GIVEN TASK: Reproduce the lines of all items below, replacing every occurrence of "family" with "familia" and keeping everything else unchanged. Omit the pictures from the answer.

SUPPLIED MATERIAL:
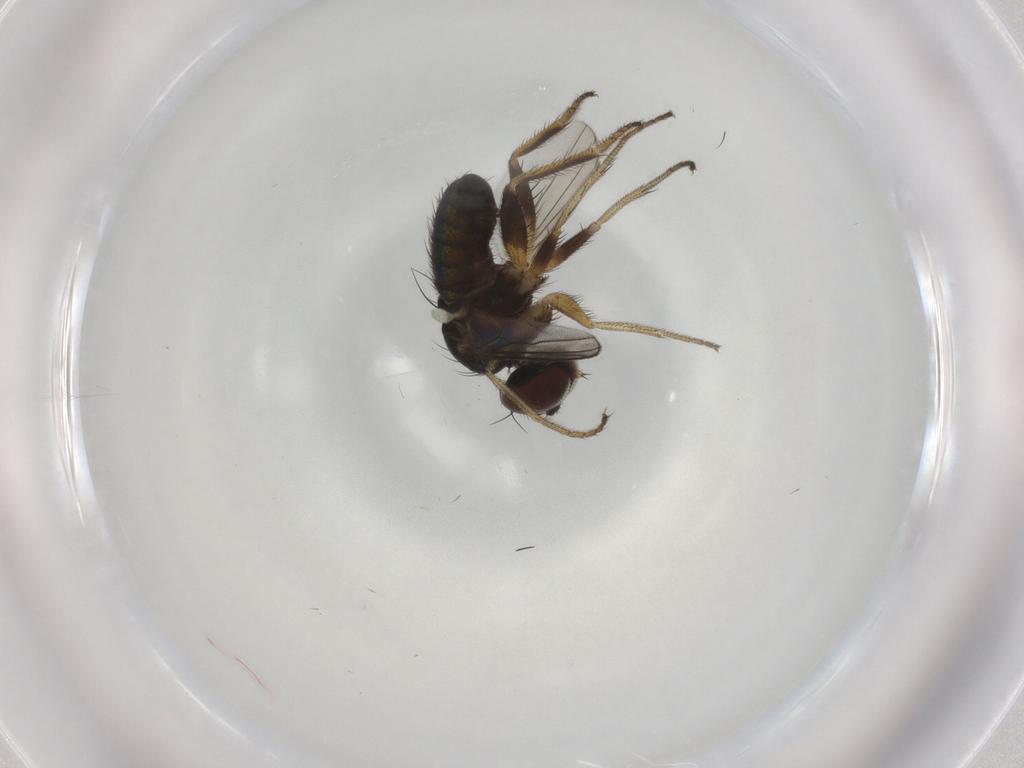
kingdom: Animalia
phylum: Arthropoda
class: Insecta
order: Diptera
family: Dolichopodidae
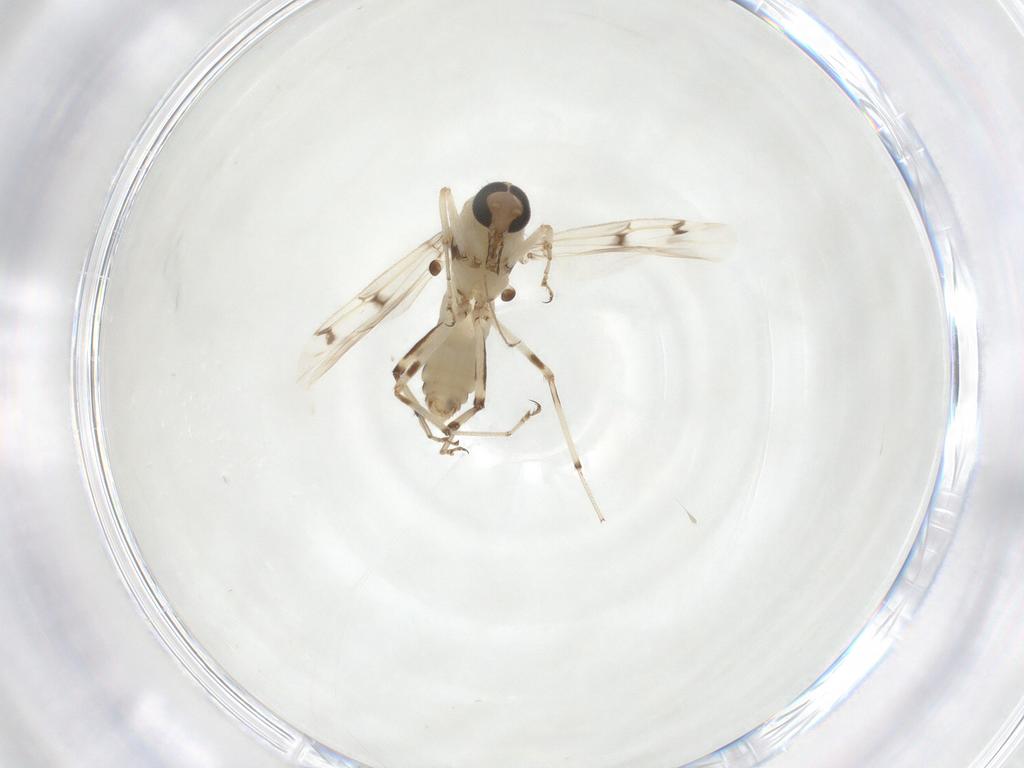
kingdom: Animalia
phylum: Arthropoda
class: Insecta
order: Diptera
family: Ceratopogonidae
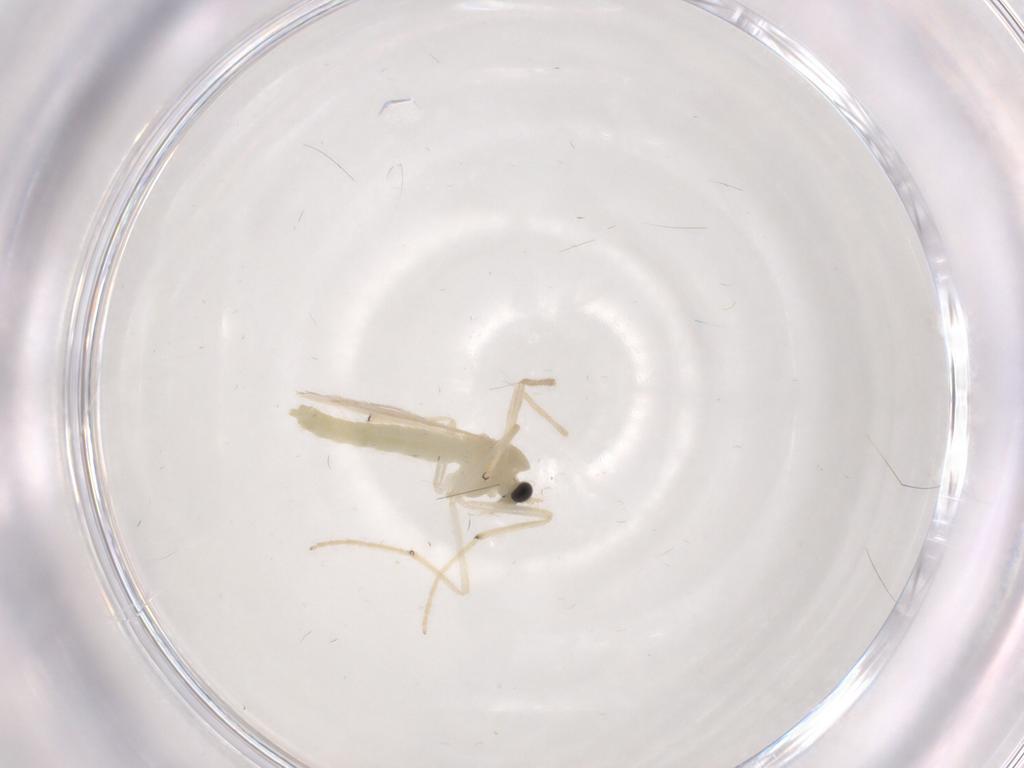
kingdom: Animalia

ANSWER TO THIS EXERCISE:
kingdom: Animalia
phylum: Arthropoda
class: Insecta
order: Diptera
familia: Dolichopodidae
kingdom: Animalia
phylum: Arthropoda
class: Insecta
order: Diptera
familia: Ceratopogonidae
kingdom: Animalia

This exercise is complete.